“I’m not going to drink tonight. Okay, I’ll have one — but that’s it.” Fast forward to waking up a dusty wreck the next morning, wondering how you lost track of your drinking yet again.
Scientists have swooped to the rescue of us hopeless boozehounds, finding the best way to curb alcohol consumption is simply keeping count of your drinks.
That’s the outcome of a Curtin University study that sought to determine the best “protective behavioural strategy” (aka PBS) to protect you from your boozy self.
Using data collected from participants in a series of online surveys, the Curtin researchers pitted 16 different PBSes against each other to determine which ones lowered alcohol intake over a four-week period.
“The aim of our study was to identify which strategies are most strongly related to reduced alcohol consumption,” explained study co-author Professor Simone Pettigrew, from Curtin’s School of Psychology.
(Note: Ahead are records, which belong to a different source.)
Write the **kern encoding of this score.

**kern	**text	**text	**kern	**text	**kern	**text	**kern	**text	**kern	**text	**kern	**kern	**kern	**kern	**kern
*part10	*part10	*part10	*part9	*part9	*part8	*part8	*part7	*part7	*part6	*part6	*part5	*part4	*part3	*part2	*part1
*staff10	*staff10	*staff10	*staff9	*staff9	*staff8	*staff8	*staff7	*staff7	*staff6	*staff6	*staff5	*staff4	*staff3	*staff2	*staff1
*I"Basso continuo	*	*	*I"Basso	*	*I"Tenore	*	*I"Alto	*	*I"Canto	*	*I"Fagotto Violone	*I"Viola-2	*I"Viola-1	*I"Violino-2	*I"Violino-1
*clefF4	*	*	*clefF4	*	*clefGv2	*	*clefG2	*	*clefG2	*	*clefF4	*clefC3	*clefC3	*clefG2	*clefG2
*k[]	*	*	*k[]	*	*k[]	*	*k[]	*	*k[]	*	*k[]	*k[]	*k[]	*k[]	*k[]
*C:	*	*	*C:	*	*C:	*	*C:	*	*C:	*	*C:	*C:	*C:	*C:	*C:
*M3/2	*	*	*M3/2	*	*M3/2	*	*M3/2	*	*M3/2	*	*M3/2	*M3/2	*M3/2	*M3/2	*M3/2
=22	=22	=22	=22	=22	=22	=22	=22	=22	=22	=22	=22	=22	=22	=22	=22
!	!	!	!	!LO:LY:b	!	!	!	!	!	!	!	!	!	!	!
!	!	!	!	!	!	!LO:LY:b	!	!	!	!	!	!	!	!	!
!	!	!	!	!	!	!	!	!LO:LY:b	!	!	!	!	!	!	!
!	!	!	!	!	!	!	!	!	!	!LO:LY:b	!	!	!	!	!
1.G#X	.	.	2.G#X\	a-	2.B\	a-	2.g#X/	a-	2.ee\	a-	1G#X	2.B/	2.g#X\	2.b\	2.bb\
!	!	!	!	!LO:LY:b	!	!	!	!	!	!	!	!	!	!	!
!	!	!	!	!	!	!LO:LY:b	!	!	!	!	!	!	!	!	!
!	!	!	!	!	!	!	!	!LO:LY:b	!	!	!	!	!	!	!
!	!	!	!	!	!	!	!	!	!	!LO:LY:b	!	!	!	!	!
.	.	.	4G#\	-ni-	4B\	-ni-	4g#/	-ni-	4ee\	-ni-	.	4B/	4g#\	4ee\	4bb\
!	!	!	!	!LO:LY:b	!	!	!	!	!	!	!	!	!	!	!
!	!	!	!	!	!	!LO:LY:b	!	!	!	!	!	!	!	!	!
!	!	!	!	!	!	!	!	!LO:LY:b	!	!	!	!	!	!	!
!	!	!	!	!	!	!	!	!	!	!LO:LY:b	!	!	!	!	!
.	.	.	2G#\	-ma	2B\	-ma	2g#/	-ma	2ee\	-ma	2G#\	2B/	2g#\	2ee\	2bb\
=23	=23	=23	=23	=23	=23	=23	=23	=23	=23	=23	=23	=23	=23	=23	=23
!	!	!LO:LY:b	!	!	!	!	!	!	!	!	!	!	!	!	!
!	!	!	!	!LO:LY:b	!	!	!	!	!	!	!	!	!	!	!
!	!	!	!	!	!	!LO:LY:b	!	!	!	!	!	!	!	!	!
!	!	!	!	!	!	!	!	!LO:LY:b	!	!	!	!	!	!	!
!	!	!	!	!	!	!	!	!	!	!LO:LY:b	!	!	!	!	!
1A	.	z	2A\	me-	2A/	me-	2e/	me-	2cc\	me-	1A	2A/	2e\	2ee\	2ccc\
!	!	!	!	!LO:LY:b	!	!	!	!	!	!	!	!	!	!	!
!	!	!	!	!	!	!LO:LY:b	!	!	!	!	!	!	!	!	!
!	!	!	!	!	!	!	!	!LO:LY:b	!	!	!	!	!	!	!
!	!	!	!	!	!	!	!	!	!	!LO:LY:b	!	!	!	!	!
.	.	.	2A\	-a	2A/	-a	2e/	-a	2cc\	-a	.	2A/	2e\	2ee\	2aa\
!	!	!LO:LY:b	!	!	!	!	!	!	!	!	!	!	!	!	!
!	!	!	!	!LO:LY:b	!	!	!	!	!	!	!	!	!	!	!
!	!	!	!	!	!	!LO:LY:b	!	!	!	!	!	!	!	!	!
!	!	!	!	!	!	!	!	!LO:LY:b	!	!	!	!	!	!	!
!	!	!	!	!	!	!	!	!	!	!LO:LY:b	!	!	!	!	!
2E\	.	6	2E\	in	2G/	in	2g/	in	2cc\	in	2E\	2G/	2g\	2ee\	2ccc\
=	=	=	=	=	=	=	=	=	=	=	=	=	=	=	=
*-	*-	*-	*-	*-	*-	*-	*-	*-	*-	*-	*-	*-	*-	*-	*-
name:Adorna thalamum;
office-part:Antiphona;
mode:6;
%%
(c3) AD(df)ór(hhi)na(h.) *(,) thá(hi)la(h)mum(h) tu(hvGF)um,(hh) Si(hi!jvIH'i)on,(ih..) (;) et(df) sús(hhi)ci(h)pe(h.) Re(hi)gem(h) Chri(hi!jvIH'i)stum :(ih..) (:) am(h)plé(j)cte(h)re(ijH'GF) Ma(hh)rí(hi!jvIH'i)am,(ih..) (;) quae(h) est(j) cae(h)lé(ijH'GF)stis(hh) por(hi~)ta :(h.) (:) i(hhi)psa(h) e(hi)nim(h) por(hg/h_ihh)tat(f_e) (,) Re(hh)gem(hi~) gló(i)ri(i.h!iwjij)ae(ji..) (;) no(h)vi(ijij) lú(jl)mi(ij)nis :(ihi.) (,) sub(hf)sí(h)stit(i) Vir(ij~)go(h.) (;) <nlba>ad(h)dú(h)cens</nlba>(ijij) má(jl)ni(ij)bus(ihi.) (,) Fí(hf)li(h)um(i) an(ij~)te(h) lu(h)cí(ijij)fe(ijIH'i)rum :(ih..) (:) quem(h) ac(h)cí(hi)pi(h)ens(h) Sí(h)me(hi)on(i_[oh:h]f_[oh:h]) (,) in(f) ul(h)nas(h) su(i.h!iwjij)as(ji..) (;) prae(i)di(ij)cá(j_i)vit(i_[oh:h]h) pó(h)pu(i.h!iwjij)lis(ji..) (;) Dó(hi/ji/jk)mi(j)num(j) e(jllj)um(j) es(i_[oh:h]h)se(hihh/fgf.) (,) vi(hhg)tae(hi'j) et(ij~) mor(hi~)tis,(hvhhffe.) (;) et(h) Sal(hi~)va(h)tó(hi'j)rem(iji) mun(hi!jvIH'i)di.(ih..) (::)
“The results showed that out of the 16 different strategies investigated in this study, 11 were ineffective, four were related to increased alcohol consumption, and only one – counting your drinks – resulted in lower levels of alcohol consumption over time.”
So, to break it down:
The only effective PBS:
- Count the number of drinks you have
This was the only strategy that was linked to significantly decreased alcohol use, although the the overall effect size was still small.
“The ‘counting your drinks’ strategy was effective across various demographic groups, indicating that it could potentially be a strategy used by health organisations hoping to reduce alcohol-related harm in Australia,” Professor Pettigrew said.
The 11 PBSes that didn’t make a difference:
- Drink slowly rather than gulping or sculling
- Make a point of eating while consuming alcohol
- Avoid mixing different types of alcohol in the same drinking session (e.g., beer and wine)
- Avoid trying to “keep up” or “out-drink” others
- Avoid drinking games
- Decide not to exceed a certain number of drinks
- Drink water while drinking alcohol
- Quench your thirst by having a non-alcoholic drink before having alcohol
- Stop drinking at a predetermined time
- Refuse an alcoholic drink you were offered because you didn’t really want it
- Alternate between drinking alcoholic and non-alcoholic drinks
And the four “protective” strategies likely to make you drink more:
- Ask a friend to let you know when you have had enough to drink
- Put extra ice in your drink
- Use a designated driver
- Leave drinking venues at a predetermined time
Pettigrew said it’s not yet clear why certain strategies might be less or not effective — although the paper noted one reason could be that setting limits on alcohol consumption makes you crave it more.